There are two sides of the coin. The strength of Sweden’s regulatory process lies in its transparent value-based system. Historically, this system has made it possible to predict with a high degree of certainty whether a product will be reimbursed at the national level by the TLV. The process is clear and decisions are relatively fast. In our case, all of our diabetes products are approved and reimbursed by the TLV, some of them with limitations which is impacting the benefit we are able to provide to patients, for instance with our long-acting insulin. In recent years, however, there are increasing price pressures and barriers to market access. In addition, on the regional level, each of the 21 regions has its own list of recommended products which is simply not efficient.
Besides its advanced healthcare system and quality registries, what other assets does Sweden boast?

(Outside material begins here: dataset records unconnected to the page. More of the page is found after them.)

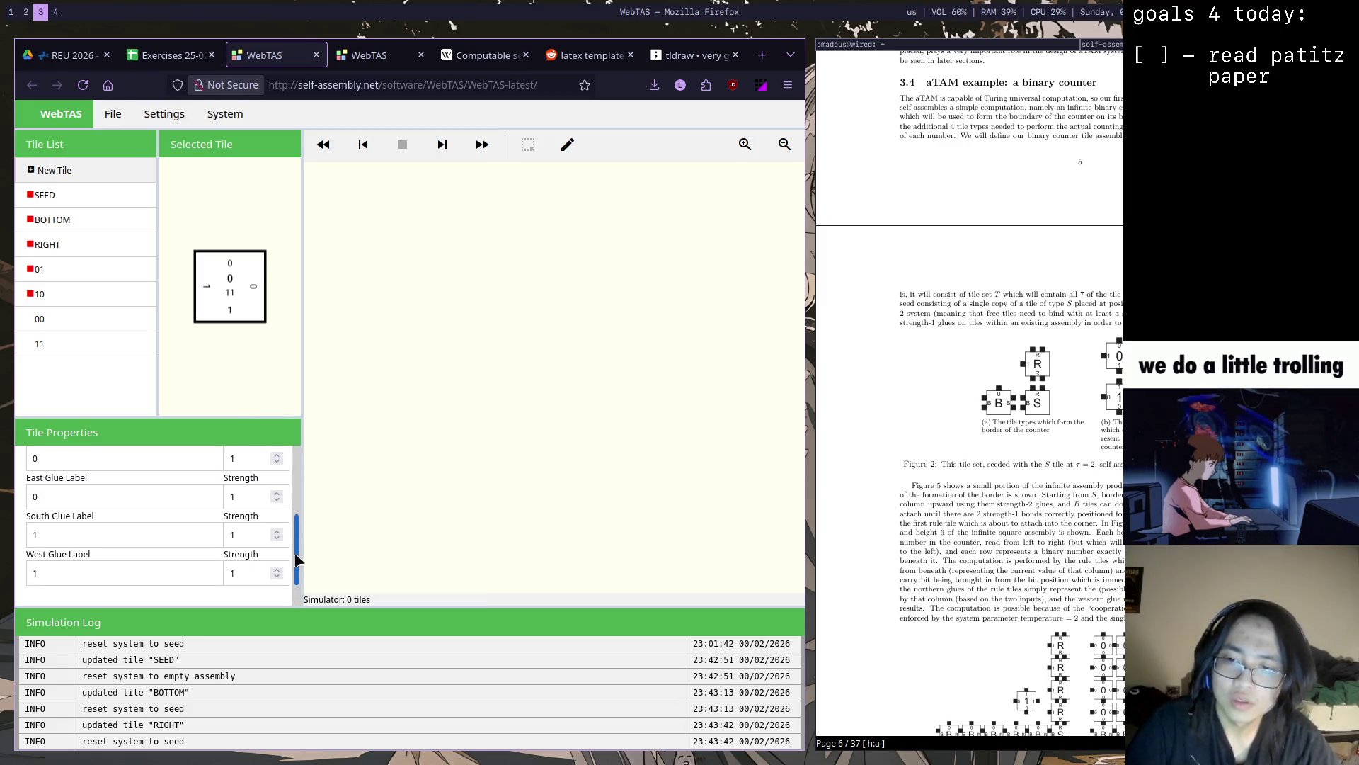
# Edit tile 11's east and west glue labels and save, accepting the reset to the seed
pyautogui.click(137, 510)
pyautogui.write('1')
pyautogui.click(134, 591)
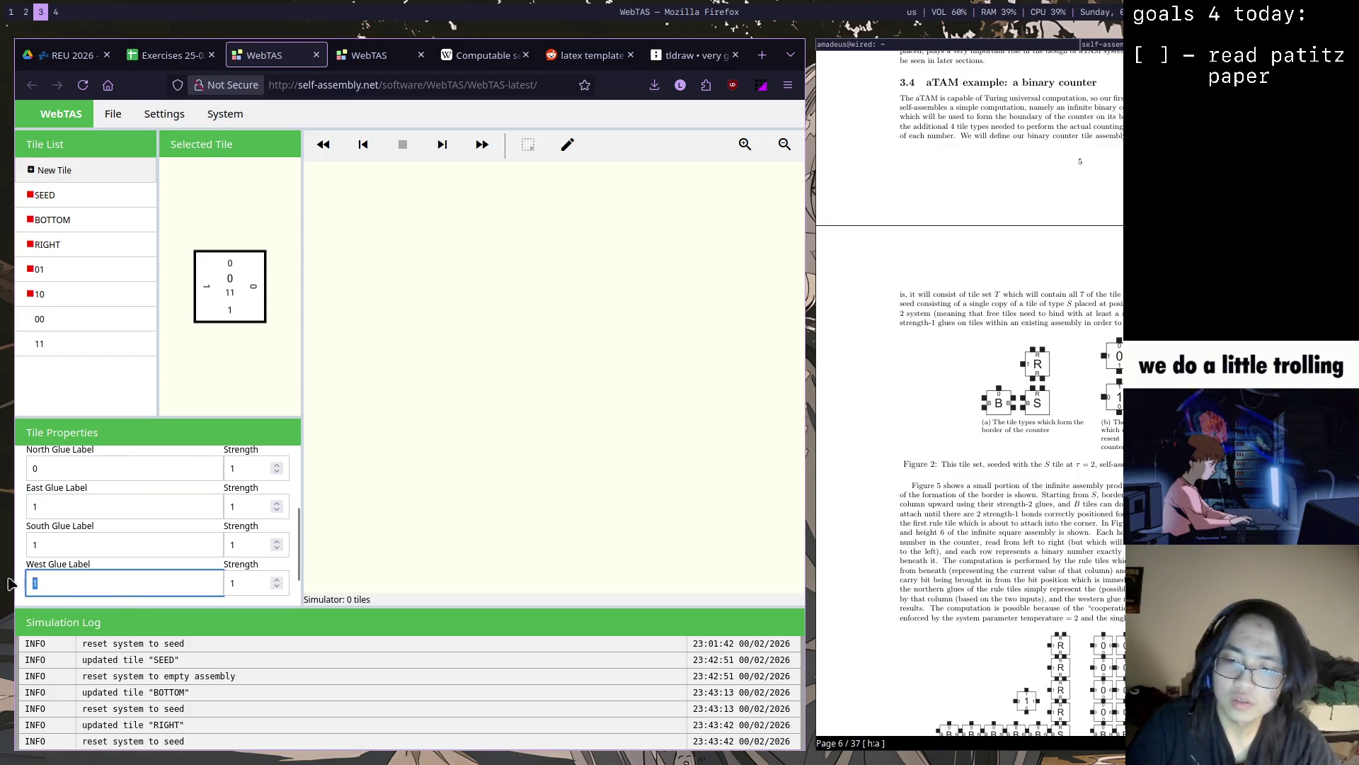
pyautogui.write('0')
pyautogui.scroll(-2, 286, 575)
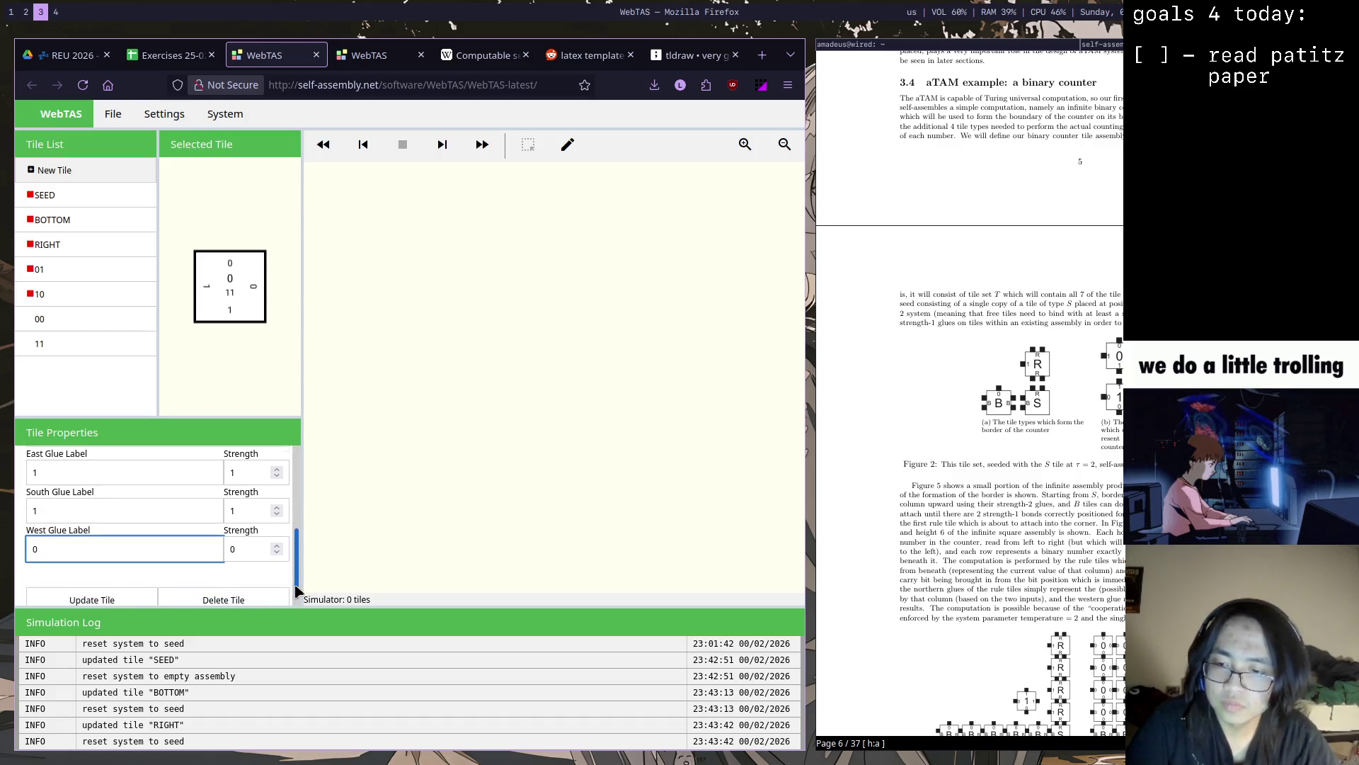
pyautogui.click(91, 592)
pyautogui.click(518, 457)
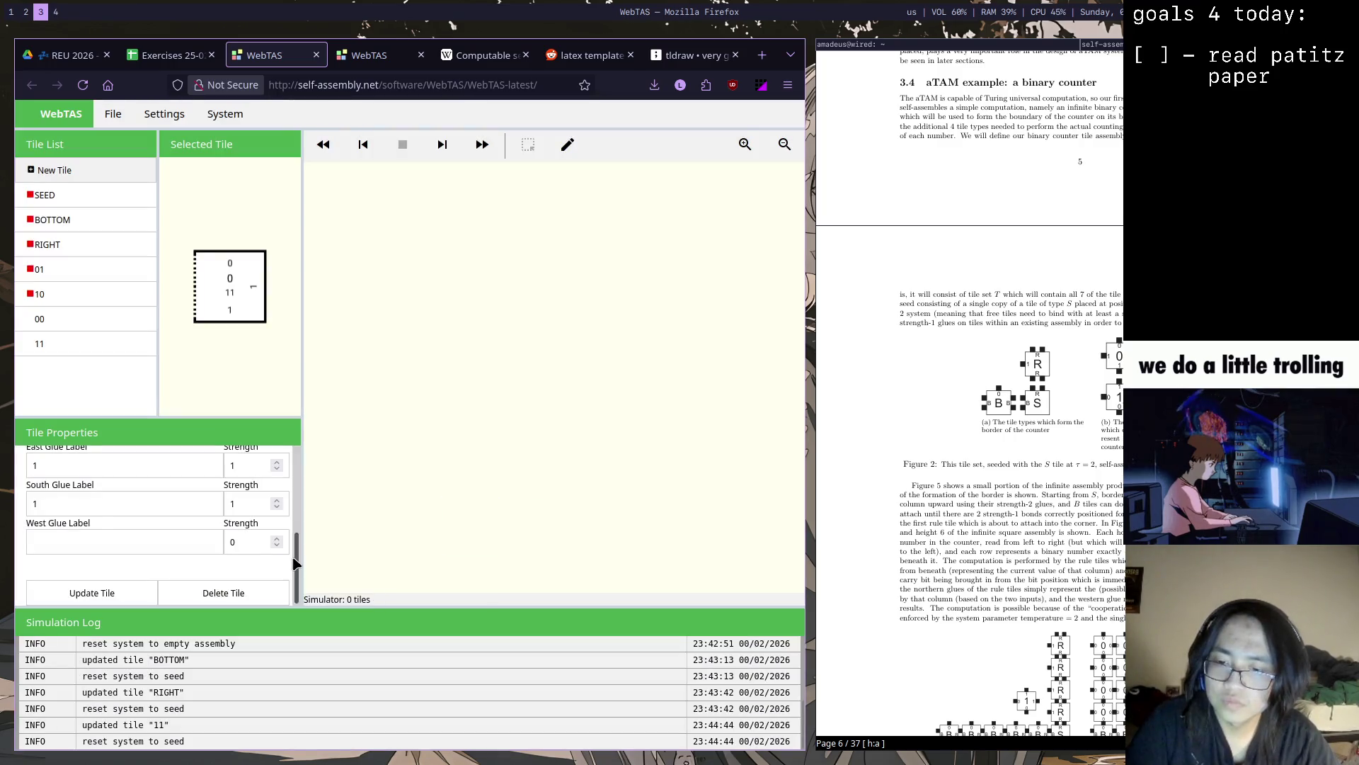
pyautogui.scroll(3, 299, 525)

I would say one of Sweden’s greatest asset is its incredible innovation landscape with world-class academic institutions such as Lund University, Gothenburg University and the Karolinska Institutet in Stockholm. The Novo Nordisk group collaborates extensively with these innovation hubs on basic research. For instance, Novo Nordisk is working with Lund University on the development of stem cell-based treatment for Alzheimer’s disease.
Globally, Novo Nordisk tries to base decisions on the seven guiding principles of the Novo Nordisk Way based on the Triple Bottom Line concept. At the local level, how does the affiliate strive to implement this philosophy?
The Novo Nordisk Way is embedded in everything we do and is a natural way of working at Novo Nordisk. It means being open, transparent, honest, but most important of all being patient-centric. We need to remind ourselves every day that we come to work to give patients a better life. Business derives from helping patients, and not the other way around.
What are your top priorities for Novo Nordisk Sweden over the next few years?
The next step will be the launch of the first orally available GLP-1 which is close to receiving approval. As injection remains a barrier for use for same patients, it has a huge potential for growth and expanding the use of GLP-1 in diabetes care in Sweden. In Sweden, we see a strong focus on improving diabetes care which is fueling the introduction and use of innovative diabetes treatments. As a result, it is the perfect time to launch a tablet formulation, and Sweden will hopefully be one of the first countries where we launch it. More generally, I want to continue being at the forefront of how a pharma affiliate should operate in the future.